Chris Schneider said that, apart from a short detour that included a tour in the US Marine Corps, he has been using a TI‑99 in various capacities since he was in the 9th grade.
"My parents bought me my first TI-99/4A console and data cassette recorder in 1983," he said. "I had it hooked up to a 13‑inch RCA color TV and it all set up on the old SNACK trays. You remember, the ones you would sit down and eat a TV dinner on."
Eventually, Stuart, Rateliff, Schneider and others came together in a number of online communities, including retro computing site AtariAge, where a dedicated community has popped up around the TI box.
Others, such as IT pro Leonard Rivera, eventually stumbled upon the community after grabbing an old system on a whim.
"This past July, a few days before leaving for vacation, I spotted a complete TI‑99/4a system for sale with a few cartridges," Rivera said. "I purchased it out of pure nostalgia just to own it again. Shortly thereafter I found the community and was taken completely by surprise."

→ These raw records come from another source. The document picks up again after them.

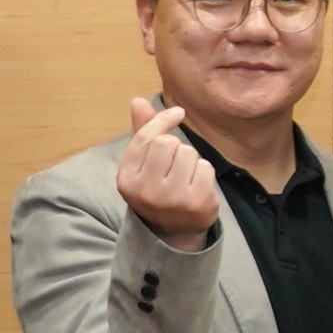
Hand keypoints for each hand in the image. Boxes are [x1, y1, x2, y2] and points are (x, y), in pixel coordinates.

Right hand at [117, 99, 222, 244]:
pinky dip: (204, 172)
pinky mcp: (196, 203)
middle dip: (176, 147)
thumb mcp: (143, 165)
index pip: (146, 137)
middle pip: (168, 142)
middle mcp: (145, 190)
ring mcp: (171, 198)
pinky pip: (205, 167)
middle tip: (174, 166)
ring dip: (191, 160)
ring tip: (184, 178)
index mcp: (126, 178)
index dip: (163, 120)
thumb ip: (142, 133)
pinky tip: (197, 187)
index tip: (178, 113)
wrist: (174, 232)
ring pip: (188, 153)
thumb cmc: (158, 189)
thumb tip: (137, 100)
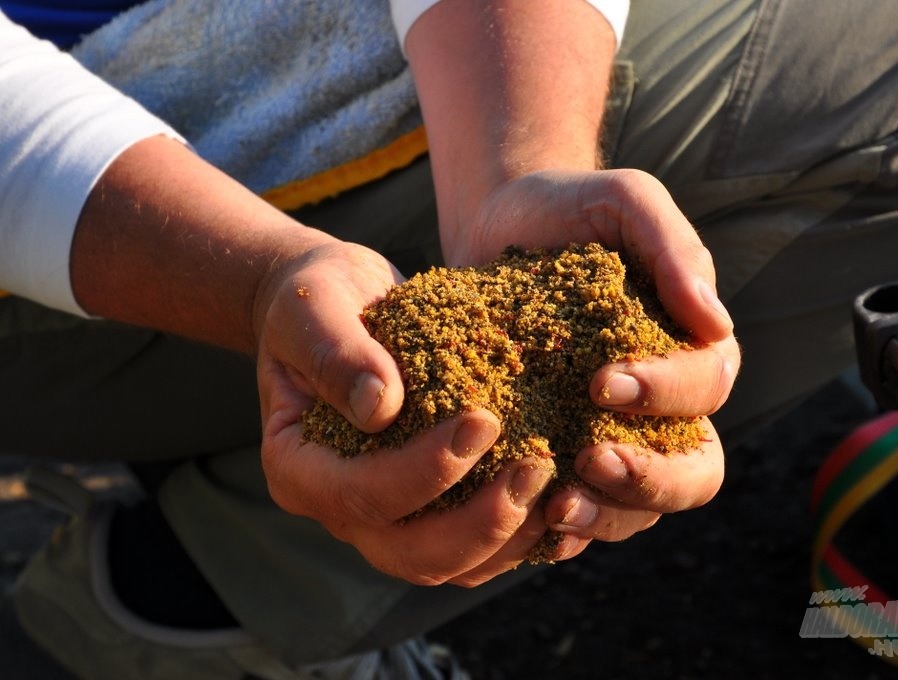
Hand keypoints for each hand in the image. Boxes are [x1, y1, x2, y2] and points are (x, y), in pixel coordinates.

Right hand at [252, 239, 555, 585]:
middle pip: (410, 554)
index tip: (484, 420)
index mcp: (299, 467)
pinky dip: (519, 534)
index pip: (360, 494)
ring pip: (450, 564)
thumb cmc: (318, 299)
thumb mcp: (313, 307)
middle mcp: (340, 508)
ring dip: (508, 537)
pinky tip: (560, 496)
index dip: (424, 470)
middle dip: (480, 522)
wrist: (338, 304)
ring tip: (558, 485)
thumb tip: (380, 406)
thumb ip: (337, 352)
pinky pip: (476, 547)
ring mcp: (385, 517)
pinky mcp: (427, 507)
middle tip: (537, 466)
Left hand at [444, 169, 738, 556]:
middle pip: (694, 471)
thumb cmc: (569, 210)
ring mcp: (617, 439)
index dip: (666, 393)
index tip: (603, 381)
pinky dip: (563, 528)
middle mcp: (665, 407)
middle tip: (592, 461)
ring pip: (641, 508)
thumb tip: (716, 321)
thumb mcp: (624, 203)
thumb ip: (673, 248)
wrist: (497, 226)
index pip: (706, 388)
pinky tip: (529, 522)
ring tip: (556, 505)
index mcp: (691, 349)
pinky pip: (581, 511)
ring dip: (607, 516)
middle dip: (651, 479)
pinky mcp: (565, 456)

The various members of the group say they have never gotten much in the way of help or encouragement from TI (which didn't respond to a request for comment from The Reg either), but through their accumulated knowledge, collected materials, and trial-and-error, they have managed to not only revive the vintage platform, but expand on it with a catalog of custom hardware and software additions.

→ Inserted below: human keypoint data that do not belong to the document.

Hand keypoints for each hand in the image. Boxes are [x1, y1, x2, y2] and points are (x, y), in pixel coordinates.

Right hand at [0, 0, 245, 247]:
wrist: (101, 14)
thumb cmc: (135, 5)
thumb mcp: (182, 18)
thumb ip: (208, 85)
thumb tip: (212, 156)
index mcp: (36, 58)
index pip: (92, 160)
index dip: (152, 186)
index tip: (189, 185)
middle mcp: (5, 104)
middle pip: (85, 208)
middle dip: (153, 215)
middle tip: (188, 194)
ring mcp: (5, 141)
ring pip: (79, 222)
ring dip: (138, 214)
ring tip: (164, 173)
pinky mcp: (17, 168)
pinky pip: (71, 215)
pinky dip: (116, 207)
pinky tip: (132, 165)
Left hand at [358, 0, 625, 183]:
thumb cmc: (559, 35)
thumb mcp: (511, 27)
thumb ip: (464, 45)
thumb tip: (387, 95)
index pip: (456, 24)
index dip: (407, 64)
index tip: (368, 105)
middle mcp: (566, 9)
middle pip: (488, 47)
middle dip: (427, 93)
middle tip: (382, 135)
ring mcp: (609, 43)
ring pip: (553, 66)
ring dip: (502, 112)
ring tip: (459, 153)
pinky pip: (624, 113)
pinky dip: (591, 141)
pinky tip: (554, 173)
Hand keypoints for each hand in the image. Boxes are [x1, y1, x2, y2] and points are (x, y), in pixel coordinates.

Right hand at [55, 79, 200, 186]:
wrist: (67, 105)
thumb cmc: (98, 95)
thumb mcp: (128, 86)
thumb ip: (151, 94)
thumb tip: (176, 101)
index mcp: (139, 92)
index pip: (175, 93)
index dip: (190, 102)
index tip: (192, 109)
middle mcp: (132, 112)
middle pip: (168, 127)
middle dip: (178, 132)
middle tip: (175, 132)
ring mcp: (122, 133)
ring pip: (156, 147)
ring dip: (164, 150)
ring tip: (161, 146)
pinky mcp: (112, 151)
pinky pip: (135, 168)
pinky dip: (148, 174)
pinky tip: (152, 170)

Central to the modding is the TI‑99/4A's PEB expansion box and its cartridge system. Hobbyists have found that both allow for hardware capabilities to expand far beyond the early-80s limitations of the machine.
"The TI‑99/4A was the first 16‑bit personal computer," explains Greg McGill, network engineer and IT manager, who has been hosting BBS boards since the mid-80s when he got his first TI‑99.
"It has a unique architecture that is 'plug and play' long before that was even considered for other systems, which makes it easy to expand and add new devices."